Выбрать главу

Казалось, Павлищев забыл теперь обо всем, что — давно ли? — составляло главнейший интерес его жизни. Вся эта петербургская служебная атмосфера с ее интригами, погоней за отличиями, искательством, с честолюбивыми мечтами о власти — словно бы заволоклась какой-то туманной дымкой и представлялась далекой и неинтересной. Степан Ильич даже не читал газет и не знал, что делается на родине, поглощенный исключительно мыслями о двух существах, перед которыми чувствовал себя теперь бесконечно виноватым. Он удивлялся героизму Марьи Евграфовны, боялся, что она не перенесет смерти Васи, и считал своим долгом не оставлять ее одну. Мысль о женитьбе на ней неотступно преследовала Степана Ильича, и этот опытный ухаживатель, этот развращенный эпикуреец боялся, что она ему откажет и что могила Васи окончательно разъединит их… И это его пугало. В теперешнем его настроении жизнь с Марьей Евграфовной казалась ему единственным личным счастьем. Эта женщина предстала теперь перед ним во всем блеске своей нравственной чистоты. Вся ее жизнь — беспрерывный подвиг… Как неизмеримо она выше его!

Степан Ильич виделся с Марьей Евграфовной ежедневно, — она выходила в сад и сообщала ему все малейшие подробности о Васе, и эти подробности казались ему самыми важными и значительными делами на свете. Как Вася провел ночь, что он ел, не выражал ли он каких желаний, долго ли была лихорадка, что он говорил, — вот что занимало теперь этого карьериста, этого блестящего чиновника, будущего министра… Он по нескольку раз в день спускался в Монтре и ходил по жаре, исполняя разные поручения, бегал за доктором по ночам и, случалось, дремал, одетый, всю ночь в кресле салона виллы, если Васе было особенно нехорошо.
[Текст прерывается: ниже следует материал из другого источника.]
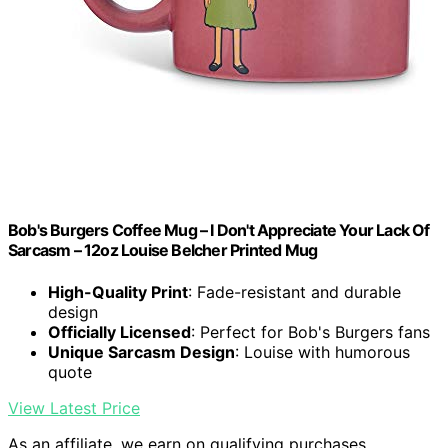
Bob's Burgers Coffee Mug – I Don't Appreciate Your Lack Of
Sarcasm – 12oz Louise Belcher Printed Mug
High-Quality Print
: Fade-resistant and durable
design
Officially Licensed
: Perfect for Bob's Burgers fans
Unique Sarcasm Design
: Louise with humorous
quote
View Latest Price
As an affiliate, we earn on qualifying purchases.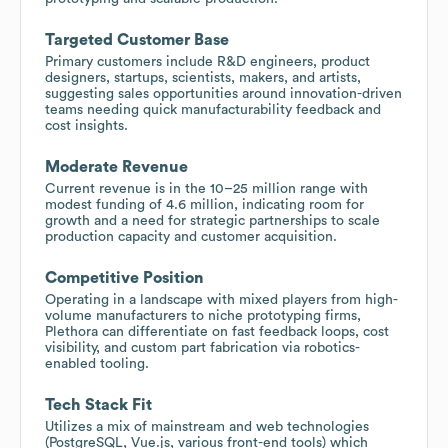
Targeted Customer Base
Primary customers include R&D engineers, product
designers, startups, scientists, makers, and artists,
suggesting sales opportunities around innovation-driven
teams needing quick manufacturability feedback and
cost insights.
Moderate Revenue
Current revenue is in the 10–25 million range with
modest funding of 4.6 million, indicating room for
growth and a need for strategic partnerships to scale
production capacity and customer acquisition.
Competitive Position
Operating in a landscape with mixed players from high-
volume manufacturers to niche prototyping firms,
Plethora can differentiate on fast feedback loops, cost
visibility, and custom part fabrication via robotics-
enabled tooling.
Tech Stack Fit
Utilizes a mix of mainstream and web technologies
(PostgreSQL, Vue.js, various front-end tools) which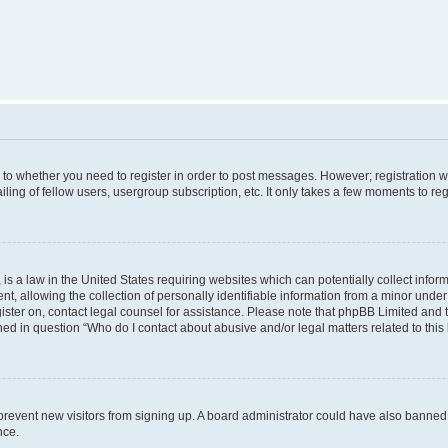
s to whether you need to register in order to post messages. However; registration wi
ing of fellow users, usergroup subscription, etc. It only takes a few moments to re
is a law in the United States requiring websites which can potentially collect infor
allowing the collection of personally identifiable information from a minor under th
egister on, contact legal counsel for assistance. Please note that phpBB Limited and
ined in question “Who do I contact about abusive and/or legal matters related to this
to prevent new visitors from signing up. A board administrator could have also bann
nce.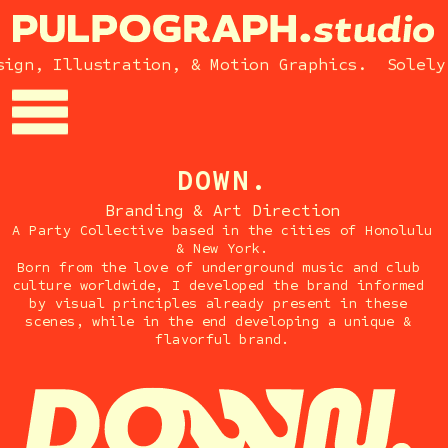
gn, Illustration, & Motion Graphics.  Solely 
DOWN.
Branding & Art Direction
A Party Collective based in the cities of Honolulu 
& New York.
Born from the love of underground music and club 
culture worldwide, I developed the brand informed 
by visual principles already present in these 
scenes, while in the end developing a unique & 
flavorful brand.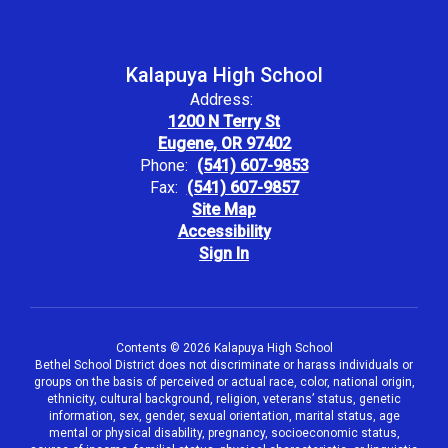
Kalapuya High School
Address:
1200 N Terry St
Eugene, OR 97402
Phone:
(541) 607-9853
Fax:
(541) 607-9857
Site Map
Accessibility
Sign In
Contents © 2026 Kalapuya High School
Bethel School District does not discriminate or harass individuals or
groups on the basis of perceived or actual race, color, national origin,
ethnicity, cultural background, religion, veterans’ status, genetic
information, sex, gender, sexual orientation, marital status, age
mental or physical disability, pregnancy, socioeconomic status,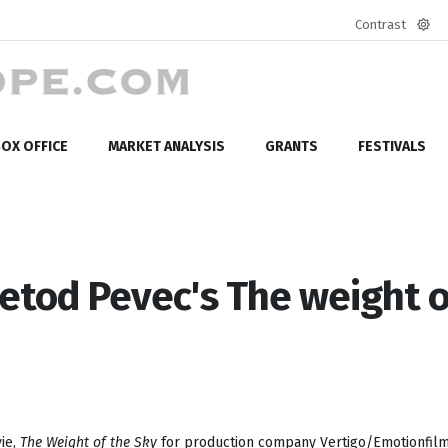
Contrast
Defa
mod
OX OFFICE
MARKET ANALYSIS
GRANTS
FESTIVALS
tod Pevec's The weight o
vie,
The Weight of the Sky
for production company Vertigo/Emotionfilm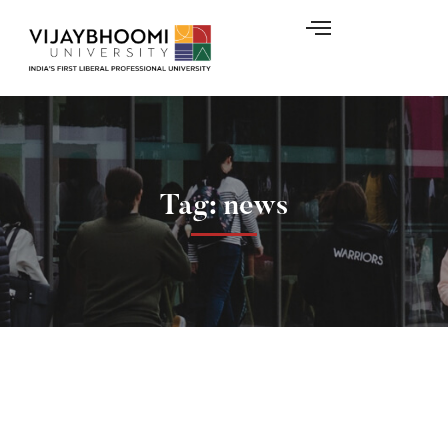
Tag: news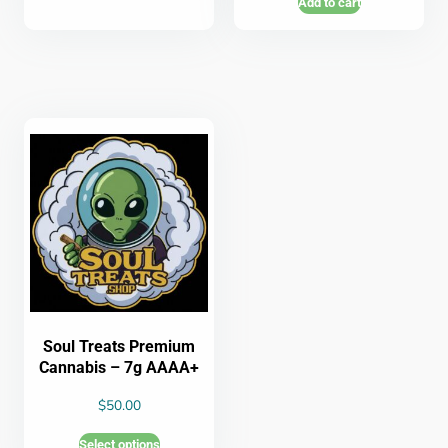
Add to cart
Soul Treats Premium
Cannabis – 7g AAAA+
$
50.00
Select options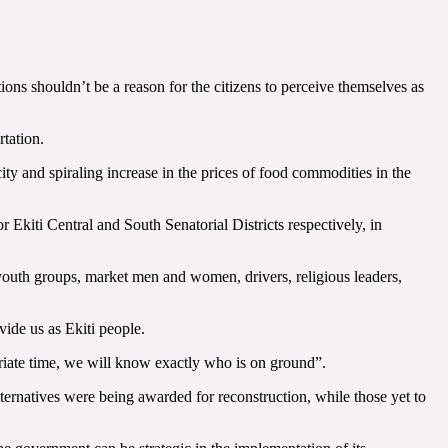
ions shouldn’t be a reason for the citizens to perceive themselves as
rtation.
ity and spiraling increase in the prices of food commodities in the
kiti Central and South Senatorial Districts respectively, in
 youth groups, market men and women, drivers, religious leaders,
vide us as Ekiti people.
ropriate time, we will know exactly who is on ground”.
alternatives were being awarded for reconstruction, while those yet to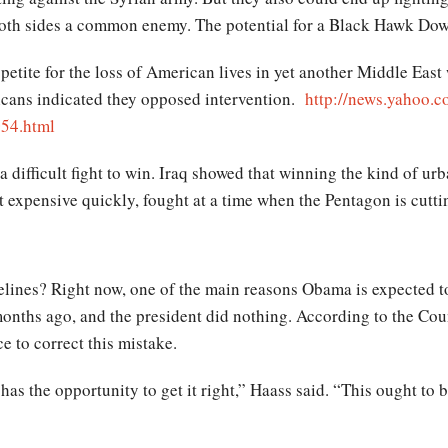
oth sides a common enemy. The potential for a Black Hawk Down-
ppetite for the loss of American lives in yet another Middle East
icans indicated they opposed intervention.
http://news.yahoo.c
054.html
 difficult fight to win. Iraq showed that winning the kind of urb
get expensive quickly, fought at a time when the Pentagon is cutti
idelines? Right now, one of the main reasons Obama is expected to
months ago, and the president did nothing. According to the Cou
 to correct this mistake.
 has the opportunity to get it right,” Haass said. “This ought t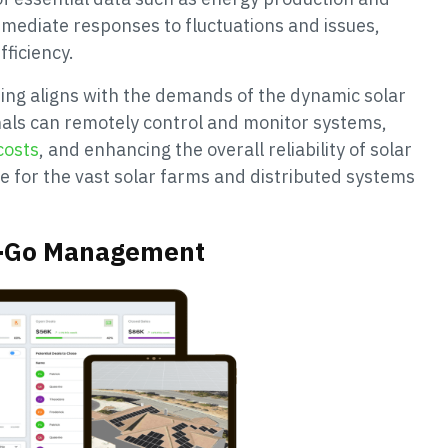
immediate responses to fluctuations and issues,
ficiency.
ng aligns with the demands of the dynamic solar
onals can remotely control and monitor systems,
costs
, and enhancing the overall reliability of solar
ble for the vast solar farms and distributed systems
he-Go Management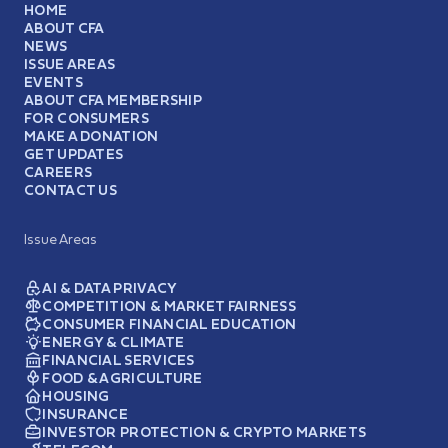
HOME
ABOUT CFA
NEWS
ISSUE AREAS
EVENTS
ABOUT CFA MEMBERSHIP
FOR CONSUMERS
MAKE A DONATION
GET UPDATES
CAREERS
CONTACT US
Issue Areas
AI & DATA PRIVACY
COMPETITION & MARKET FAIRNESS
CONSUMER FINANCIAL EDUCATION
ENERGY & CLIMATE
FINANCIAL SERVICES
FOOD & AGRICULTURE
HOUSING
INSURANCE
INVESTOR PROTECTION & CRYPTO MARKETS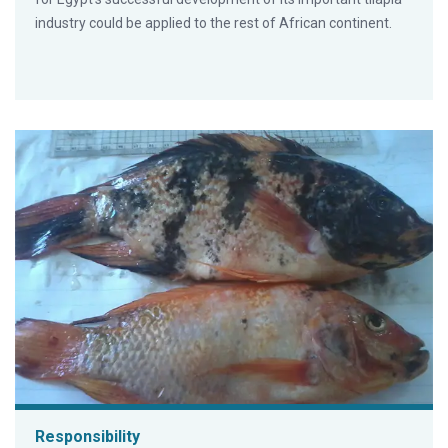
industry could be applied to the rest of African continent.
Responsibility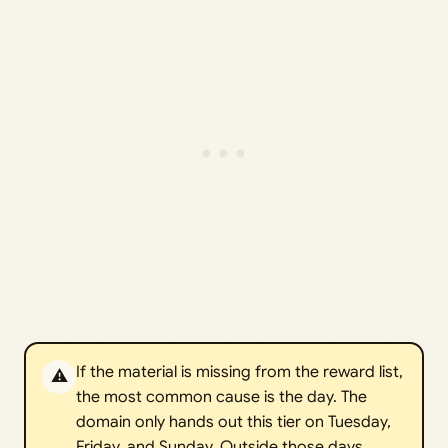
If the material is missing from the reward list,
⚠️
the most common cause is the day. The
domain only hands out this tier on Tuesday,
Friday, and Sunday. Outside those days,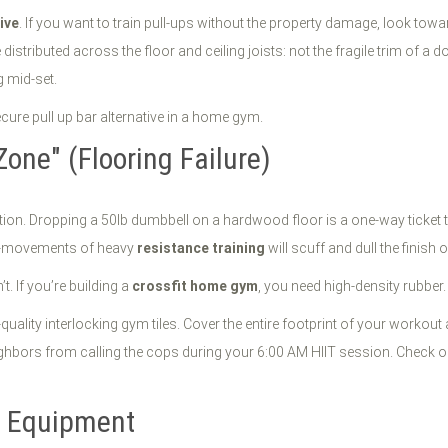
tive
. If you want to train pull-ups without the property damage, look tow
distributed across the floor and ceiling joists: not the fragile trim of a d
g mid-set.
Zone" (Flooring Failure)
ion. Dropping a 50lb dumbbell on a hardwood floor is a one-way ticket to
ro-movements of heavy
resistance training
will scuff and dull the finish o
t. If you’re building a
crossfit home gym
, you need high-density rubber.
quality interlocking gym tiles. Cover the entire footprint of your workout
ghbors from calling the cops during your 6:00 AM HIIT session. Check 
" Equipment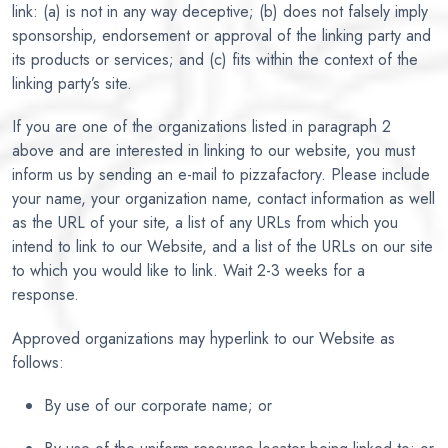
link: (a) is not in any way deceptive; (b) does not falsely imply
sponsorship, endorsement or approval of the linking party and
its products or services; and (c) fits within the context of the
linking party’s site.
If you are one of the organizations listed in paragraph 2
above and are interested in linking to our website, you must
inform us by sending an e-mail to pizzafactory. Please include
your name, your organization name, contact information as well
as the URL of your site, a list of any URLs from which you
intend to link to our Website, and a list of the URLs on our site
to which you would like to link. Wait 2-3 weeks for a
response.
Approved organizations may hyperlink to our Website as
follows:
By use of our corporate name; or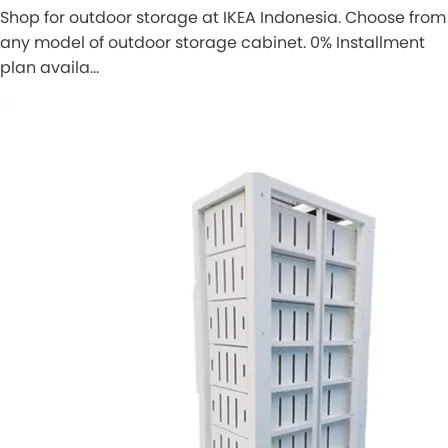
Shop for outdoor storage at IKEA Indonesia. Choose from
any model of outdoor storage cabinet. 0% Installment
plan availa…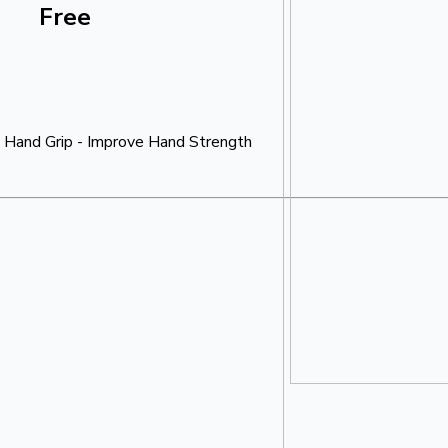
Free
 Hand Grip - Improve Hand Strength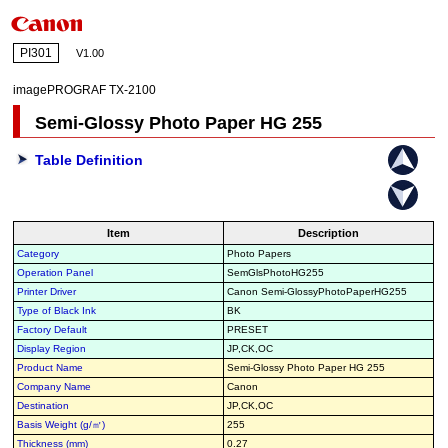
PI301
V1.00
imagePROGRAF TX-2100
Semi-Glossy Photo Paper HG 255
Table Definition
Item
Description
Category
Photo Papers
Operation Panel
SemGlsPhotoHG255
Printer Driver
Canon Semi-GlossyPhotoPaperHG255
Type of Black Ink
BK
Factory Default
PRESET
Display Region
JP,CK,OC
Product Name
Semi-Glossy Photo Paper HG 255
Company Name
Canon
Destination
JP,CK,OC
Basis Weight (g/㎡)
255
Thickness (mm)
0.27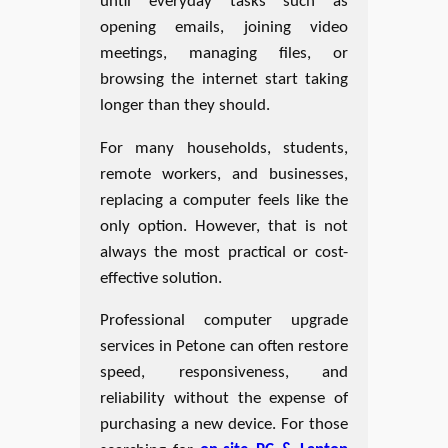
until everyday tasks such as
opening emails, joining video
meetings, managing files, or
browsing the internet start taking
longer than they should.
For many households, students,
remote workers, and businesses,
replacing a computer feels like the
only option. However, that is not
always the most practical or cost-
effective solution.
Professional computer upgrade
services in Petone can often restore
speed, responsiveness, and
reliability without the expense of
purchasing a new device. For those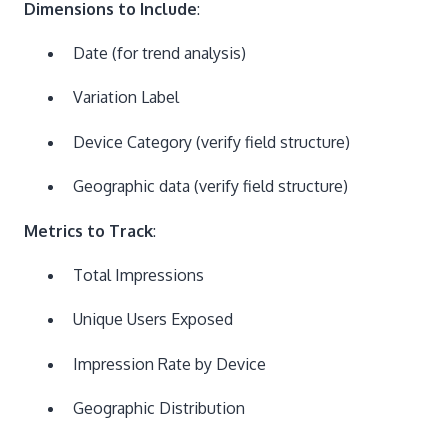
Dimensions to Include
:
Date (for trend analysis)
Variation Label
Device Category (verify field structure)
Geographic data (verify field structure)
Metrics to Track
:
Total Impressions
Unique Users Exposed
Impression Rate by Device
Geographic Distribution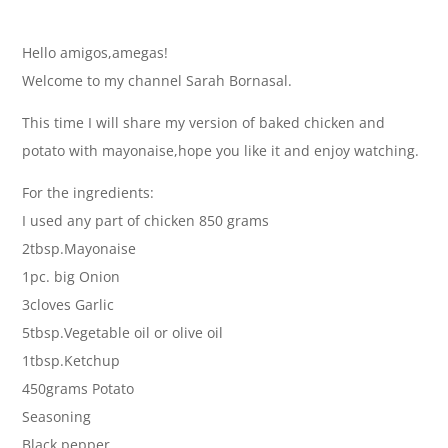
Hello amigos,amegas!
Welcome to my channel Sarah Bornasal.
This time I will share my version of baked chicken and
potato with mayonaise,hope you like it and enjoy watching.
For the ingredients:
I used any part of chicken 850 grams
2tbsp.Mayonaise
1pc. big Onion
3cloves Garlic
5tbsp.Vegetable oil or olive oil
1tbsp.Ketchup
450grams Potato
Seasoning
Black pepper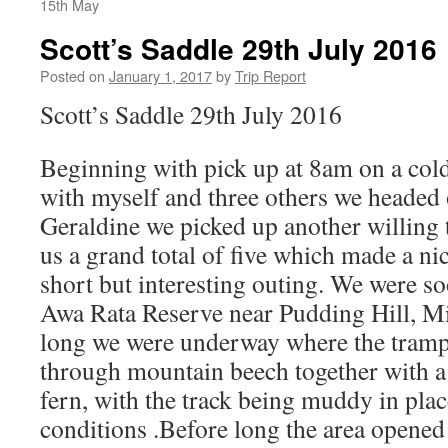
15th May
Scott’s Saddle 29th July 2016
Posted on
January 1, 2017
by
Trip Report
Scott’s Saddle 29th July 2016
Beginning with pick up at 8am on a col
with myself and three others we headed
Geraldine we picked up another willing
us a grand total of five which made a ni
short but interesting outing. We were s
Awa Rata Reserve near Pudding Hill, M
long we were underway where the tramp
through mountain beech together with a
fern, with the track being muddy in plac
conditions .Before long the area opened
Когда Марья Евграфовна передавала ему, что Вася вспоминал о нем, благодарил за игрушки и выражал желание его видеть, Степан Ильич умилялся, счастливый, что мальчик относится к нему без прежнего озлобления, и благодарно пожимал руку Марьи Евграфовны, с глазами, полными слез, тихий, грустный, с поникшей головой, совсем не похожий на того свежего, выхоленного, блестящего сановника, с горделиво приподнятой головой, в изящно сшитом вид-мундире с двумя звездами на груди и крестом на шее, — который в известные дни, от десяти до одиннадцати часов утра, принимал в своей внушительной приемной просителей, сопровождаемый дежурным чиновником.

Здесь, в этом саду, ютившемся над обрывом, под которым сверкало Женевское озеро, сидел подавленный горем человек, почувствовавший едва ли не первый раз на своем веку, что в жизни есть кое-что другое, кроме карьеры и любовных авантюр, кроме интриг и честолюбия, и что горе, которое он переживает, как-то смягчает его сердце и наводит на такие мысли о тайне жизни и смерти, о которых он раньше никогда и не думал.

И когда однажды Марья Евграфовна передала ему письмо Марка, в котором Марк сообщал, что выход в отставку министра, почти дело решенное и через месяц отставка будет подписана, и просил сказать об этом Степану Ильичу, «который, по получении этого известия, вероятно, поторопится вернуться в Петербург», — Павлищев, возвращая письмо, промолвил:

— Я только что третьего дня писал министру и просил продлить отпуск еще на месяц.

— Но послушайте, Степан Ильич, быть может, это повредит вашей карьере? — заметила Марья Евграфовна, необыкновенно тронутая этой отцовской привязанностью.